--- Data segment ---
________
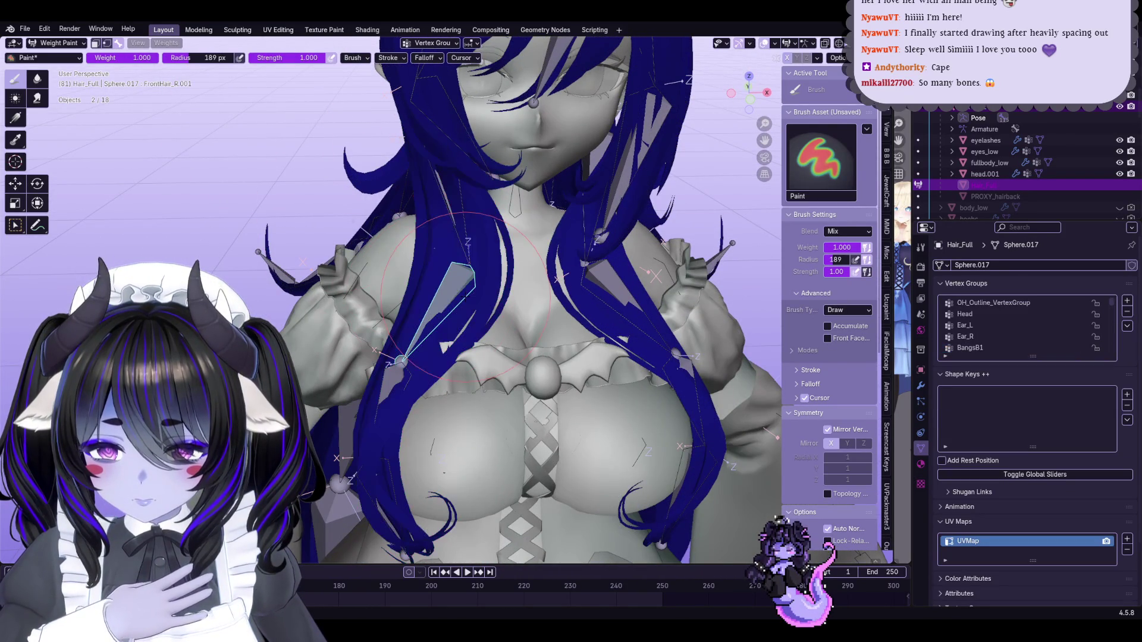
{"action": "left_click", "coordinate": [107, 43]}
{"action": "left_click", "coordinate": [59, 42]}
{"action": "left_click", "coordinate": [71, 47]}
________
--- What the task asks ---
Write the data out again word for word; leave the pictures behind.

--- Answer space ---
{"action": "left_click", "coordinate": [107, 43]}
{"action": "left_click", "coordinate": [59, 42]}
{"action": "left_click", "coordinate": [71, 47]}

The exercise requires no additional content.